Es erfordert viel Mut und Selbstreflektion ein ehrliches Feedback von seinen Mitarbeitern anzunehmen. Das ist klar. Auch ich war schon in solch einer Situation mit drei Mitarbeiterinnen, alle im Alter meiner Mutter. Keine einfache Sache, das sag ich euch gleich. Und vielleicht genau deshalb ist es so wichtig, genau in diesen Momenten gut zuzuhören. Natürlich, nicht immer sind die Inputs der Mitarbeiter die nächste Cash Cow, jedoch sind sie die Menschen an der Front. Sie bearbeiten tagtäglich die Aufgaben, die ihnen gestellt werden. Und sind wir mal ehrlich, ganz oft weichen die von den theoretischen von den Chefs definierten Aufgaben ab. Ich will damit sagen, wenn jemand Ahnung von den Prozessen hat, dann sind es die Leute an vorderster Front.

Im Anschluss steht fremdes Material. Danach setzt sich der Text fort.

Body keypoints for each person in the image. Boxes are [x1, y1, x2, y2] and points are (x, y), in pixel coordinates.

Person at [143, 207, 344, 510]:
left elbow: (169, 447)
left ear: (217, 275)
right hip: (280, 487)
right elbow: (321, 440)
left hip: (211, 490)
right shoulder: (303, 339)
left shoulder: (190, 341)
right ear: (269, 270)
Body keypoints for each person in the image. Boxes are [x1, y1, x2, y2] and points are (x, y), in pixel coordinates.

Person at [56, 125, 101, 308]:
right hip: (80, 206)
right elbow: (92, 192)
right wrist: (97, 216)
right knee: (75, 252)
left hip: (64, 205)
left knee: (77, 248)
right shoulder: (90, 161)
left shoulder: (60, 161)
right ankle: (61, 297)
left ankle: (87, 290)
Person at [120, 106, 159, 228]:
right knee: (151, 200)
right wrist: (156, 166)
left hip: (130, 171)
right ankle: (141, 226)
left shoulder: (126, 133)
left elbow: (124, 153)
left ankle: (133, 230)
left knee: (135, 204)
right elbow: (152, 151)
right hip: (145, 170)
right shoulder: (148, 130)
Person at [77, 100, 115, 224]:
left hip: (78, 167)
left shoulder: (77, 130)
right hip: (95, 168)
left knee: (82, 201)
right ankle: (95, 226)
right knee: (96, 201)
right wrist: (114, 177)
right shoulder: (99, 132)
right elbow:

Oft sind die oberen Etagen mit «wichtigeren» Dingen beschäftigt, was absolut seine Legitimation hat. Und gerade dies ist einer der besten Gründe, aus meiner Sicht, diese Mitarbeiter-Gespräche ernst zu nehmen.
Liebe Vorgesetzten da draussen, seid euch bitte im Klaren, dieser Mitarbeiter, der mit einem Input oder einem Problem zu euch kommt, hat meist viel Mut gebraucht diesen Schritt zu tun. Ablehnung der Idee, Missgunst der anderen Mitarbeiter, unangenehme Fragen sind nur einige der Gedanken, die im Vorfeld durch den Kopf gehen. Also seid bitte dankbar und froh, auch wenn ihr den ersten Schock verdauen müsst, lasst es euch nicht anmerken und zeigt Respekt und Anstand. Führt ein offenes Gespräch und sprecht alles an. Auch eure Gedanken und Meinungen und um Himmels willen benutzt die Ehrlichkeit eurer Mitarbeiter nicht gegen sie.

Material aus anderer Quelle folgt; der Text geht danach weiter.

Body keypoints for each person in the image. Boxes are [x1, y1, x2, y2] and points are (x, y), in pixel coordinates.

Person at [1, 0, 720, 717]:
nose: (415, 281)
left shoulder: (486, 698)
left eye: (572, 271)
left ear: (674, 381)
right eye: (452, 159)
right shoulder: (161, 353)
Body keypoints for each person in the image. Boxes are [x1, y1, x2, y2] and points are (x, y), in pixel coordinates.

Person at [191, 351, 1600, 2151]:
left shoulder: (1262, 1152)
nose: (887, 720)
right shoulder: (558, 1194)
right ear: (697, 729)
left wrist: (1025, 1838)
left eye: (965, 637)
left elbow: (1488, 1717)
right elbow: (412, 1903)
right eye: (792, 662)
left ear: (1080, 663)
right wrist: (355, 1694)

Ein ehrlicher Austausch auf Augenhöhe ist oft der Schlüssel für eine gute Zusammenarbeit und bedeutet nicht, dass der Vorgesetztenstatus schrumpft oder ähnliches.
Das ist nur wieder so eine Egogeschichte. Wahres Ego zeigt sich in der Grösse auch eigene Fehler eingestehen zu können und die Inputs von Anderen zu hören.
Lasst uns die Menschen hinter all den Jobbezeichnungen wieder mehr in den Mittelpunkt rücken. In den ganzen automatisierten Bewerbungsplattformen wird immer weniger über die Person gefragt. Inzwischen wird gebeten kein Foto im Lebenslauf zu integrieren, man wolle ohne Vorurteile und nur nach Qualifikationen urteilen. Ja, verstehe ich, nur weil einer gut aussieht muss er noch lange kein Genie sein. Aber zum Teufel nochmal, die Menschen sind doch so unterschiedlich und auch wenn wir zehn Leute, alle mit der komplett gleichen Ausbildung, eine exakt gleiche Aufgabe erfüllen lassen, erhalten wir doch zehn verschiedene Resultate. Unsere Individualität macht uns doch eben genau aus.
Wir müssen wieder mehr real werden. Reale Begegnungen zulassen und vor allem die Menschen real sein lassen. Darin ihre Stärken zu sehen. Denn ich kenne keine stärkeren Menschen, als die zu 100% sich selbst sind und sich entfalten und ihre Stärken leben. Ich weiss, ein mutiger Schritt. Auch für mich. Sich zu 100% selbst zu sein bedeutet mit sich im Reinen zu sein. Seine Stärken zu kennen, jedoch aber auch seinen Schwächen. Sich selbst bewusst zu sein, seiner Wirkung ebenso. Keine einfache Sache, denn Ablehnung wird es immer wieder geben.
Und dennoch, bin ich wirklich mit jeder Faser meines Körpers davon überzeugt, dass es so viel einfacher und erfolgreicher wäre. Vielleicht kennt ihr das Buch von John Strelecky «The big five for life». Leute, ich fand es wirklich Mind blowing und bin überzeugt, dass dies die Lösung für sehr viele Unternehmen wäre. Okey, vielleicht empfinden das einige als naiv und kindlich, aber lassen wir hier jedem seine Meinung. Lest es und vielleicht habt ihr ja dann Lust mit mir darüber zu quatschen.
Das Ende der Geschichte: Wir brauchen wieder mehr Mensch in den Menschen.
Seid mutig und seid ganz euch selbst. Wenn man das tut, was einem Spass macht, dann ist man immer ein kleines bisschen besser, als jemand der es nicht gerne tut. Chefs, seid mutig und lasst eure Mitarbeiter ihre Stärken zeigen und leben, ihr werdet sicherlich davon profitieren. Geht mutig voran und seid ein gutes Vorbild.